▶ _What to work on_
The result should be a word-for-word retyping of the entries below, free of pictures.

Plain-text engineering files
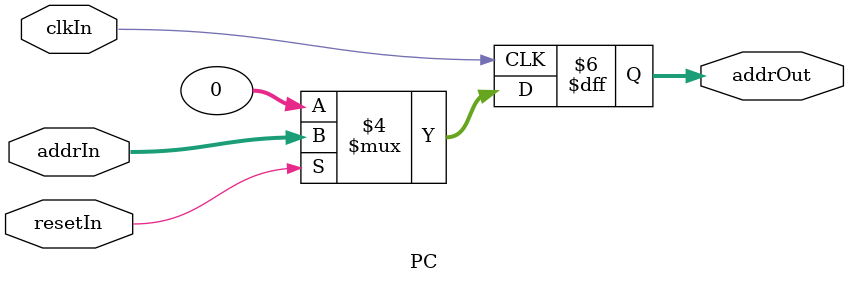
<source format=v>
module PC(
  input clkIn,
  input resetIn,
  input[31:0] addrIn,      //from AddrMUX
  output reg[31:0] addrOut  //to IMem,IFID
);

  always @(posedge clkIn) begin
    if (~resetIn) addrOut<=0;
    else addrOut<=addrIn;
  end
endmodule  
</source>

▶ _The answer_
<source format=v>
module PC(
  input clkIn,
  input resetIn,
  input[31:0] addrIn,      //from AddrMUX
  output reg[31:0] addrOut  //to IMem,IFID
);

  always @(posedge clkIn) begin
    if (~resetIn) addrOut<=0;
    else addrOut<=addrIn;
  end
endmodule  
</source>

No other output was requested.